Face à ces mutations, l’immobilier d’entreprise doit repenser ses implantations, ses modalités d’exploitation et, plus globalement, sa place dans une nouvelle géographie productive en pleine reconfiguration.
- Pour la partie industrielle et logistique :
La relocalisation se heurte à certains obstacles : le manque de foncier disponible, ou encore la pénurie de main-d’œuvre qualifiée (dans des zones loin des agglomérations). Ces contraintes poussent les acteurs du secteur à explorer des alternatives innovantes. Des modèles émergents voient ainsi le jour, comme les entrepôts à étages ou les micro-hubs logistiques, mieux adaptés aux exigences du commerce de proximité et à la logistique du dernier kilomètre.
La technologie joue également un rôle clé : l’automatisation des entrepôts progresse à grande vitesse, portée par l’essor de la robotique et de l’intelligence artificielle. Ces outils permettent non seulement d’optimiser les flux logistiques, mais aussi de pallier le manque de personnel tout en augmentant la productivité.
Parallèlement, la transition écologique imprime sa marque sur l’immobilier logistique. Les nouvelles constructions intègrent de plus en plus des matériaux durables et des infrastructures à faible impact environnemental, comme les panneaux solaires, les systèmes de récupération d’eau ou encore les bornes de recharge pour véhicules électriques.
Pour ce secteur de l’activité, il est certain en France, que nous avons atteint un point bas en termes d’industries présentes sur le territoire français. Un redéploiement de l’industrie est donc à prévoir (certainement hautement automatisé). Le développement des datas centers devrait accentuer ce phénomène de développement des locaux à usage d’activité. Ce nouveau paradigme sera positif pour ce secteur. La logistique mécaniquement devrait en bénéficier aussi par ricochet.
- Pour la partie des bureaux :
Le marché immobilier de bureau est actuellement en cycle bas (tant dans ses valeurs que dans ses volumes de transactions). La possible remontée des taux de l’OAT est une menace pour ce segment (comme pour les autres) en termes de valeurs vénales, compte tenu de la dérive de la dette française. Le « spread » entre OAT et le taux prime bureau français paraît faible.
Une autre menace est l’obsolescence géographique de certaines zones en périphérie des grandes villes où les taux de vacances sont importants. Certains immeubles de bureaux devront être reconvertis.
En revanche, cette réindustrialisation et cette nouvelle organisation par grand secteur régional (Europe, Amérique, Asie/Pacifique) devraient être favorables à la demande placée pour les bureaux.

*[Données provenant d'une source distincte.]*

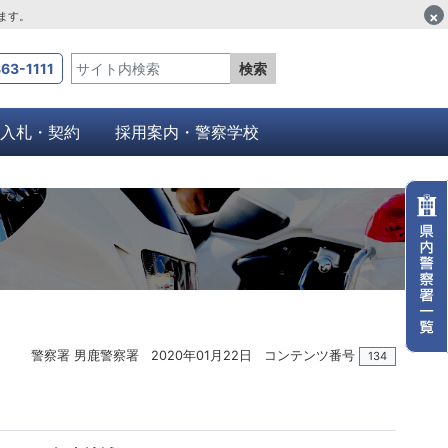
×
します。
63-1111
検索
入札・契約
採用案内・警察学校
警察署 男鹿警察署
2020年01月22日
コンテンツ番号
134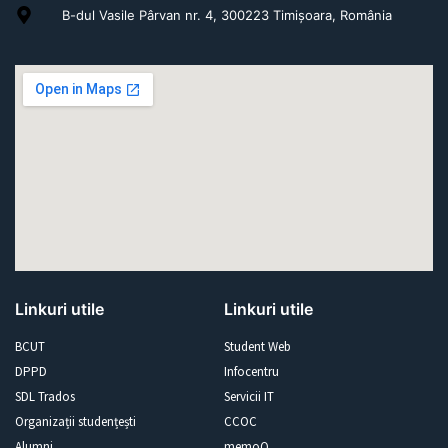
B-dul Vasile Pârvan nr. 4, 300223 Timișoara, România
Linkuri utile
Linkuri utile
BCUT
Student Web
DPPD
Infocentru
SDL Trados
Servicii IT
Organizații studențești
CCOC
Alumni
memoQ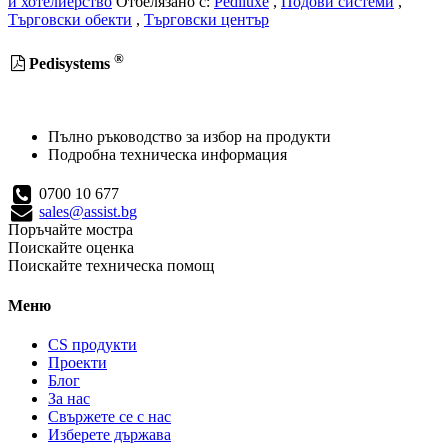
и хотелиерство
Отбелязано с:
Pediluxe
,
Подови системи
,
Търговски обекти
,
Търговски център
®
Pedisystems
Пълно ръководство за избор на продукти
Подробна техническа информация
0700 10 677
sales@assist.bg
Поръчайте мостра
Поискайте оценка
Поискайте техническа помощ
Меню
CS продукти
Проекти
Блог
За нас
Свържете се с нас
Изберете държава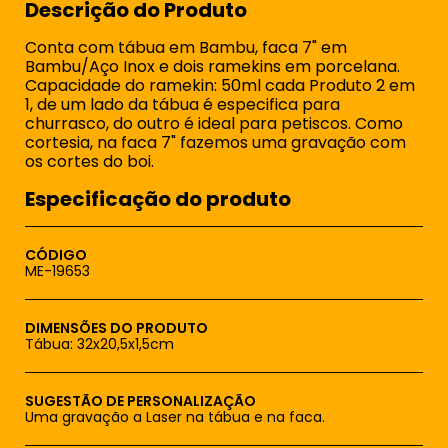
Descrição do Produto
Conta com tábua em Bambu, faca 7" em
Bambu/Aço Inox e dois ramekins em porcelana.
Capacidade do ramekin: 50ml cada Produto 2 em
1, de um lado da tábua é especifica para
churrasco, do outro é ideal para petiscos. Como
cortesia, na faca 7" fazemos uma gravação com
os cortes do boi.
Especificação do produto
CÓDIGO
ME-19653
DIMENSÕES DO PRODUTO
Tábua: 32x20,5x1,5cm
SUGESTÃO DE PERSONALIZAÇÃO
Uma gravação a Laser na tábua e na faca.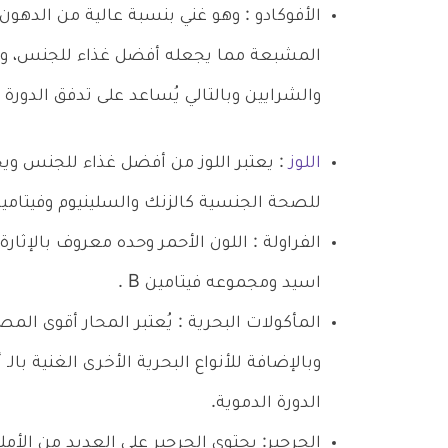
الأفوكادو : وهو غني بنسبة عالية من الدهون
المشبعة مما يجعله أفضل غذاء للجنس، و يت
والشرايين وبالتالي يُساعد على تدفق الدورة 
اللوز
: يعتبر اللوز من أفضل غذاء للجنس ويح
للصحة الجنسية كالزنك والسلينيوم وفيتامين E
الفراولة : اللون الأحمر وحده معروف بالإثار
اسيد ومجموعه فيتامين B .
المأكولات البحرية : يُعتبر المحار أقوى الم
الدورة الدموية.
الجرجير: يحتوي الجرجير علي العديد من الأم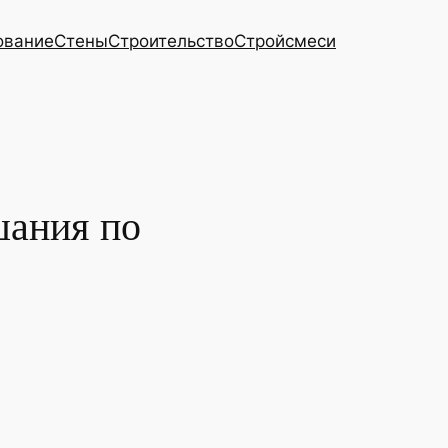
ование
Стены
Строительство
Стройсмеси
шания по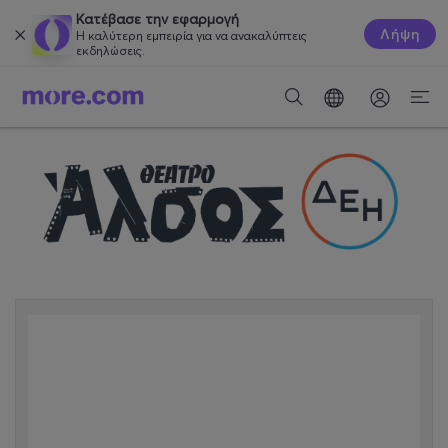
Κατέβασε την εφαρμογή
Λήψη
Η καλύτερη εμπειρία για να ανακαλύπτεις
εκδηλώσεις.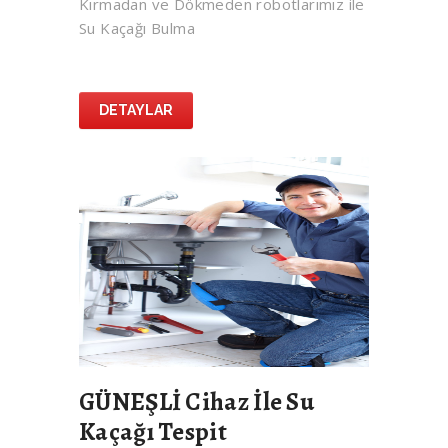
Kırmadan ve Dökmeden robotlarımız ile
Su Kaçağı Bulma
DETAYLAR
GÜNEŞLİ Cihaz İle Su
Kaçağı Tespit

En effet, la réindustrialisation amènera mécaniquement des demandes de bureau et la régionalisation de la production développera des directions régionales (l’Europe pour la France) où cette dernière sera donc en concurrence avec les autres pays européens (ce qui est déjà le cas actuellement).

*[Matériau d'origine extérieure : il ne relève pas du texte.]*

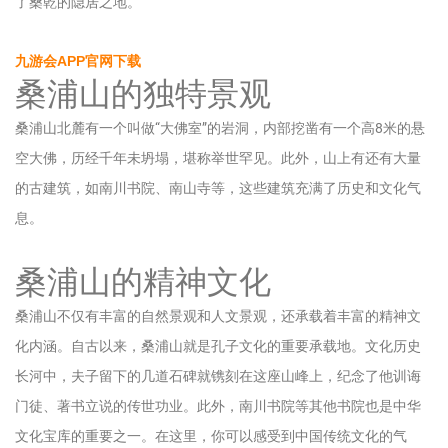
了桑乾的隐居之地。
九游会APP官网下载
桑浦山的独特景观
桑浦山北麓有一个叫做“大佛室”的岩洞，内部挖凿有一个高8米的悬
空大佛，历经千年未坍塌，堪称举世罕见。此外，山上有还有大量
的古建筑，如南川书院、南山寺等，这些建筑充满了历史和文化气
息。
桑浦山的精神文化
桑浦山不仅有丰富的自然景观和人文景观，还承载着丰富的精神文
化内涵。自古以来，桑浦山就是孔子文化的重要承载地。文化历史
长河中，夫子留下的几道石碑就镌刻在这座山峰上，纪念了他训诲
门徒、著书立说的传世功业。此外，南川书院等其他书院也是中华
文化宝库的重要之一。在这里，你可以感受到中国传统文化的气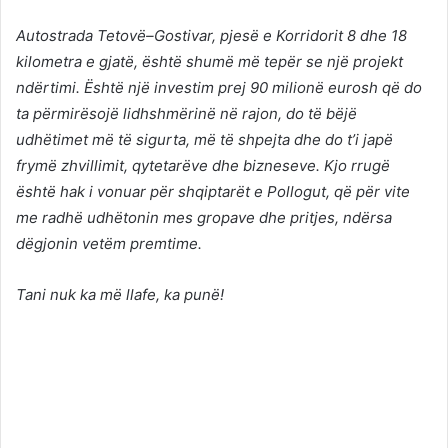
Autostrada Tetovë–Gostivar, pjesë e Korridorit 8 dhe 18
kilometra e gjatë, është shumë më tepër se një projekt
ndërtimi. Është një investim prej 90 milionë eurosh që do
ta përmirësojë lidhshmërinë në rajon, do të bëjë
udhëtimet më të sigurta, më të shpejta dhe do t’i japë
frymë zhvillimit, qytetarëve dhe bizneseve. Kjo rrugë
është hak i vonuar për shqiptarët e Pollogut, që për vite
me radhë udhëtonin mes gropave dhe pritjes, ndërsa
dëgjonin vetëm premtime.
Tani nuk ka më llafe, ka punë!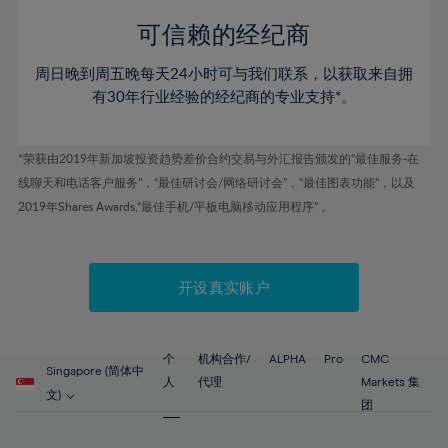
58%
58%
45%
45%
52%
52%
59%
59%
可信赖的经纪商
46%
46%
53%
53%
60%
60%
周日晚到周五晚每天24小时可与我们联系，以获取来自拥
47%
47%
54%
54%
61%
61%
有30年行业经验的经纪商的专业支持*。
48%
48%
55%
55%
62%
62%
49%
49%
56%
56%
63%
63%
*荣获由2019年新加坡投资趋势差价合约交易与外汇报告颁发的“最佳服务-在
50%
50%
57%
57%
线聊天和电话客户服务”，“最佳研讨会/网络研讨会”，“最佳图表功能”，以及
64%
64%
51%
51%
2019年Shares Awards,“最佳手机/平板电脑移动应用程序” 。
58%
58%
65%
65%
52%
52%
59%
59%
66%
66%
53%
53%
60%
60%
67%
67%
开设真实账户
54%
54%
61%
61%
68%
68%
55%
55%
62%
62%
69%
69%
56%
56%
个
机构合作/
ALPHA
Pro
CMC
63%
63%
Singapore (简体中
70%
70%
人
代理
Markets 集
57%
57%
文)
64%
64%
团
71%
71%
58%
58%
65%
65%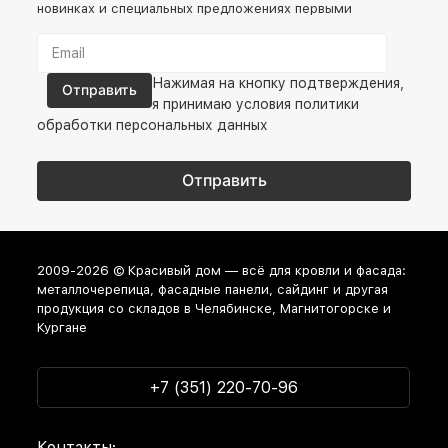
новинках и специальных предложениях первыми
Нажимая на кнопку подтверждения,
я принимаю условия
политики
обработки персональных данных
2009-2026 © Красивый дом — всё для кровли и фасада:
металлочерепица, фасадные панели, сайдинг и другая
продукция со складов в Челябинске, Магнитогорске и
Кургане
+7 (351) 220-70-96
Контакты: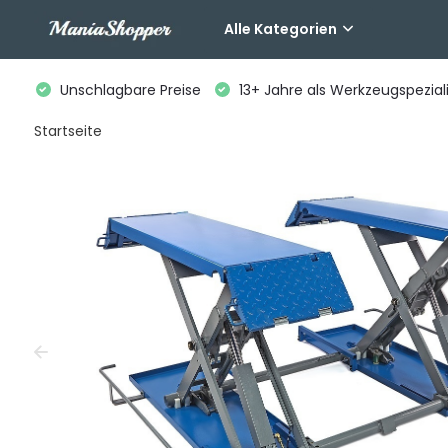
Alle Kategorien
Unschlagbare Preise
13+ Jahre als Werkzeugspeziali
Startseite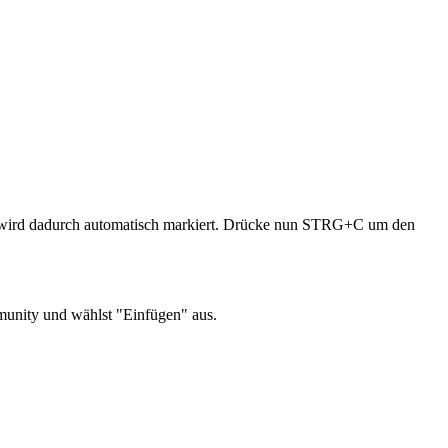
wird dadurch automatisch markiert. Drücke nun STRG+C um den
munity und wählst "Einfügen" aus.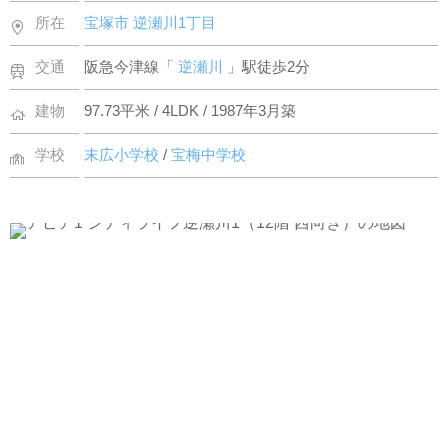
所在
宝塚市
逆瀬川1丁目
交通
阪急今津線「
逆瀬川
」駅徒歩2分
建物
97.73平米 / 4LDK / 1987年3月築
学校
末広小学校
/
宝梅中学校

Par conséquent, en dépit des problèmes actuels (instabilité gouvernementale, dette), ce nouveau paradigme devrait être positif, en termes de demande placée pour le segment des bureaux, à long terme (cette analyse ne prend pas en compte les évolutions de l’euro/dollar, les conséquences sur l’économie des barrières douanières ou celles des conflits armés actuels ou futurs).